▸ **WHAT IS NEEDED**
Repeat each record below exactly as given.
··· RECORDS FOR THE TASK ···
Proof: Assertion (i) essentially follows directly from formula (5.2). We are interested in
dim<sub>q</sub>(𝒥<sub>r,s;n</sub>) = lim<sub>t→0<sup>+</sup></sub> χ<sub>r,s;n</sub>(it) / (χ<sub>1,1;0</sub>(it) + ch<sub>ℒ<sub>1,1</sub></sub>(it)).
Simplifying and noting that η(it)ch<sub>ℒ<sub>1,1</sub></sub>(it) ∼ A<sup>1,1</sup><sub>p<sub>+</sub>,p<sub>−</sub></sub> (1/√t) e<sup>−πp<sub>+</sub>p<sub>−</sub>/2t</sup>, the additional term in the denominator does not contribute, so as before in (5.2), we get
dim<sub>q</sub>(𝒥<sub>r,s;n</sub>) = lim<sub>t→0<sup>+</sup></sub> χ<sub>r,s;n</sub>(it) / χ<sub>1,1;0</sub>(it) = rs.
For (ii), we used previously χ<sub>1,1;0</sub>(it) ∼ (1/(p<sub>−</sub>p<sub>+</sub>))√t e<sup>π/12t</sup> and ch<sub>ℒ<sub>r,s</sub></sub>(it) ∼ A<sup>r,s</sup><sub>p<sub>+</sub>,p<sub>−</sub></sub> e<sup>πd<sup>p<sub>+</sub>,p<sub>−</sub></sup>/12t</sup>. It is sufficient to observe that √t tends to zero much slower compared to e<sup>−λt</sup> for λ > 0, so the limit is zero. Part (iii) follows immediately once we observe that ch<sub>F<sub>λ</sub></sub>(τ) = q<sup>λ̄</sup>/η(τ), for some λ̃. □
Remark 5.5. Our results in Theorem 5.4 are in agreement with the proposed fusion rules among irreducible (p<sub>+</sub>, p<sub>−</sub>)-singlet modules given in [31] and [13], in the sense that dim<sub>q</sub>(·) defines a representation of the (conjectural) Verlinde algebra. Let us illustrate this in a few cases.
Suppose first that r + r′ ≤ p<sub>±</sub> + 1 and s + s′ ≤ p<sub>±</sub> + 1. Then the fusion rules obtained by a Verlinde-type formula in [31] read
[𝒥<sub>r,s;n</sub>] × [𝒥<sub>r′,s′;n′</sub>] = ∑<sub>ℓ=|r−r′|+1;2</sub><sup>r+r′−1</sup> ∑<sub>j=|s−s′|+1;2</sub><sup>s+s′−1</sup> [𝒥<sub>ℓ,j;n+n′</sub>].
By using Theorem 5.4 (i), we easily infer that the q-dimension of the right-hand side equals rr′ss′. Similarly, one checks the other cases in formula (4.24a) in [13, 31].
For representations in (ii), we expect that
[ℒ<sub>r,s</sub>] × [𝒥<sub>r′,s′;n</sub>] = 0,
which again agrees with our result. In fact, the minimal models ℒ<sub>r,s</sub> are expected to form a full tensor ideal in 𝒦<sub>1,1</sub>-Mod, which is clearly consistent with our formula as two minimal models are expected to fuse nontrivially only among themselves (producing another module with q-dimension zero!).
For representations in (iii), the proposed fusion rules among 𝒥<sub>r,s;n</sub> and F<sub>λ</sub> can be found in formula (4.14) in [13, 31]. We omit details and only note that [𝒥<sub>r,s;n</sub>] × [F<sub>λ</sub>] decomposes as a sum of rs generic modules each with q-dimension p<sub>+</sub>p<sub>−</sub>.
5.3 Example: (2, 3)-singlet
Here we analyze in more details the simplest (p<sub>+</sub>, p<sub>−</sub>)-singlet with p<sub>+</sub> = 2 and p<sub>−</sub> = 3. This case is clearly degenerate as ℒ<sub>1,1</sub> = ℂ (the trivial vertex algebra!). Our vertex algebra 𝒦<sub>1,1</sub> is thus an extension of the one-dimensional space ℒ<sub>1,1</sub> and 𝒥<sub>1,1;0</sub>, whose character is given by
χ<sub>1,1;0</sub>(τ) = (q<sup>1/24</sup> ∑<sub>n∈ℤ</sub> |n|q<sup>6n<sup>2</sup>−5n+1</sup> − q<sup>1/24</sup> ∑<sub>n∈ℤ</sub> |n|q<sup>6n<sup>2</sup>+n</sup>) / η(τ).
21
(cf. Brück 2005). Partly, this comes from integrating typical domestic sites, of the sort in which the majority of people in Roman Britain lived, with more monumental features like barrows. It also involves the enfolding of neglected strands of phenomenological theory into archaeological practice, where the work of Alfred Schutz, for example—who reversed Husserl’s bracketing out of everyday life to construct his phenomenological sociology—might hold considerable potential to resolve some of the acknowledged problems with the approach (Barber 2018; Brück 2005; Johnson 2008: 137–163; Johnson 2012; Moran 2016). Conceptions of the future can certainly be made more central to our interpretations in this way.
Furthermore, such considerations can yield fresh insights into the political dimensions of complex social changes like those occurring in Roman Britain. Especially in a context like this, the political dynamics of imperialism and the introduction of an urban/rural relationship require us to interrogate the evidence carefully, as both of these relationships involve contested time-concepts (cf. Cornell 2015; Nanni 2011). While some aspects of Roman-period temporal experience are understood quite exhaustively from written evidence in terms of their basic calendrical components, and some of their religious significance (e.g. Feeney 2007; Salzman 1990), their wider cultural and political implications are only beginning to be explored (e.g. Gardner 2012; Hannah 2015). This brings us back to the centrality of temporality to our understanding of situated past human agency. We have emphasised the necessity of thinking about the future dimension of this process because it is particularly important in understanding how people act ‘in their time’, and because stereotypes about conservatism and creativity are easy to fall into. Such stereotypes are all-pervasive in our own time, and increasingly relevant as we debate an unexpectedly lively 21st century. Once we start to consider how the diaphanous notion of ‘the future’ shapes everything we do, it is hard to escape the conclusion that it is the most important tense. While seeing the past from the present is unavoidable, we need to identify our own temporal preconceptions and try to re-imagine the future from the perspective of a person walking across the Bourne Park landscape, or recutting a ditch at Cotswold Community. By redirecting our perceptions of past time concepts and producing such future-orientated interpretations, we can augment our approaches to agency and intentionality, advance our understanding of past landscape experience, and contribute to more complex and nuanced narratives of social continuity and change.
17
···
▸ **YOUR RESPONSE**
Proof: Assertion (i) essentially follows directly from formula (5.2). We are interested in
dim<sub>q</sub>(𝒥<sub>r,s;n</sub>) = lim<sub>t→0<sup>+</sup></sub> χ<sub>r,s;n</sub>(it) / (χ<sub>1,1;0</sub>(it) + ch<sub>ℒ<sub>1,1</sub></sub>(it)).
Simplifying and noting that η(it)ch<sub>ℒ<sub>1,1</sub></sub>(it) ∼ A<sup>1,1</sup><sub>p<sub>+</sub>,p<sub>−</sub></sub> (1/√t) e<sup>−πp<sub>+</sub>p<sub>−</sub>/2t</sup>, the additional term in the denominator does not contribute, so as before in (5.2), we get
dim<sub>q</sub>(𝒥<sub>r,s;n</sub>) = lim<sub>t→0<sup>+</sup></sub> χ<sub>r,s;n</sub>(it) / χ<sub>1,1;0</sub>(it) = rs.
For (ii), we used previously χ<sub>1,1;0</sub>(it) ∼ (1/(p<sub>−</sub>p<sub>+</sub>))√t e<sup>π/12t</sup> and ch<sub>ℒ<sub>r,s</sub></sub>(it) ∼ A<sup>r,s</sup><sub>p<sub>+</sub>,p<sub>−</sub></sub> e<sup>πd<sup>p<sub>+</sub>,p<sub>−</sub></sup>/12t</sup>. It is sufficient to observe that √t tends to zero much slower compared to e<sup>−λt</sup> for λ > 0, so the limit is zero. Part (iii) follows immediately once we observe that ch<sub>F<sub>λ</sub></sub>(τ) = q<sup>λ̄</sup>/η(τ), for some λ̃. □
Remark 5.5. Our results in Theorem 5.4 are in agreement with the proposed fusion rules among irreducible (p<sub>+</sub>, p<sub>−</sub>)-singlet modules given in [31] and [13], in the sense that dim<sub>q</sub>(·) defines a representation of the (conjectural) Verlinde algebra. Let us illustrate this in a few cases.
Suppose first that r + r′ ≤ p<sub>±</sub> + 1 and s + s′ ≤ p<sub>±</sub> + 1. Then the fusion rules obtained by a Verlinde-type formula in [31] read
[𝒥<sub>r,s;n</sub>] × [𝒥<sub>r′,s′;n′</sub>] = ∑<sub>ℓ=|r−r′|+1;2</sub><sup>r+r′−1</sup> ∑<sub>j=|s−s′|+1;2</sub><sup>s+s′−1</sup> [𝒥<sub>ℓ,j;n+n′</sub>].
By using Theorem 5.4 (i), we easily infer that the q-dimension of the right-hand side equals rr′ss′. Similarly, one checks the other cases in formula (4.24a) in [13, 31].
For representations in (ii), we expect that
[ℒ<sub>r,s</sub>] × [𝒥<sub>r′,s′;n</sub>] = 0,
which again agrees with our result. In fact, the minimal models ℒ<sub>r,s</sub> are expected to form a full tensor ideal in 𝒦<sub>1,1</sub>-Mod, which is clearly consistent with our formula as two minimal models are expected to fuse nontrivially only among themselves (producing another module with q-dimension zero!).
For representations in (iii), the proposed fusion rules among 𝒥<sub>r,s;n</sub> and F<sub>λ</sub> can be found in formula (4.14) in [13, 31]. We omit details and only note that [𝒥<sub>r,s;n</sub>] × [F<sub>λ</sub>] decomposes as a sum of rs generic modules each with q-dimension p<sub>+</sub>p<sub>−</sub>.
5.3 Example: (2, 3)-singlet
Here we analyze in more details the simplest (p<sub>+</sub>, p<sub>−</sub>)-singlet with p<sub>+</sub> = 2 and p<sub>−</sub> = 3. This case is clearly degenerate as ℒ<sub>1,1</sub> = ℂ (the trivial vertex algebra!). Our vertex algebra 𝒦<sub>1,1</sub> is thus an extension of the one-dimensional space ℒ<sub>1,1</sub> and 𝒥<sub>1,1;0</sub>, whose character is given by
χ<sub>1,1;0</sub>(τ) = (q<sup>1/24</sup> ∑<sub>n∈ℤ</sub> |n|q<sup>6n<sup>2</sup>−5n+1</sup> − q<sup>1/24</sup> ∑<sub>n∈ℤ</sub> |n|q<sup>6n<sup>2</sup>+n</sup>) / η(τ).
21
(cf. Brück 2005). Partly, this comes from integrating typical domestic sites, of the sort in which the majority of people in Roman Britain lived, with more monumental features like barrows. It also involves the enfolding of neglected strands of phenomenological theory into archaeological practice, where the work of Alfred Schutz, for example—who reversed Husserl’s bracketing out of everyday life to construct his phenomenological sociology—might hold considerable potential to resolve some of the acknowledged problems with the approach (Barber 2018; Brück 2005; Johnson 2008: 137–163; Johnson 2012; Moran 2016). Conceptions of the future can certainly be made more central to our interpretations in this way.
Furthermore, such considerations can yield fresh insights into the political dimensions of complex social changes like those occurring in Roman Britain. Especially in a context like this, the political dynamics of imperialism and the introduction of an urban/rural relationship require us to interrogate the evidence carefully, as both of these relationships involve contested time-concepts (cf. Cornell 2015; Nanni 2011). While some aspects of Roman-period temporal experience are understood quite exhaustively from written evidence in terms of their basic calendrical components, and some of their religious significance (e.g. Feeney 2007; Salzman 1990), their wider cultural and political implications are only beginning to be explored (e.g. Gardner 2012; Hannah 2015). This brings us back to the centrality of temporality to our understanding of situated past human agency. We have emphasised the necessity of thinking about the future dimension of this process because it is particularly important in understanding how people act ‘in their time’, and because stereotypes about conservatism and creativity are easy to fall into. Such stereotypes are all-pervasive in our own time, and increasingly relevant as we debate an unexpectedly lively 21st century. Once we start to consider how the diaphanous notion of ‘the future’ shapes everything we do, it is hard to escape the conclusion that it is the most important tense. While seeing the past from the present is unavoidable, we need to identify our own temporal preconceptions and try to re-imagine the future from the perspective of a person walking across the Bourne Park landscape, or recutting a ditch at Cotswold Community. By redirecting our perceptions of past time concepts and producing such future-orientated interpretations, we can augment our approaches to agency and intentionality, advance our understanding of past landscape experience, and contribute to more complex and nuanced narratives of social continuity and change.
17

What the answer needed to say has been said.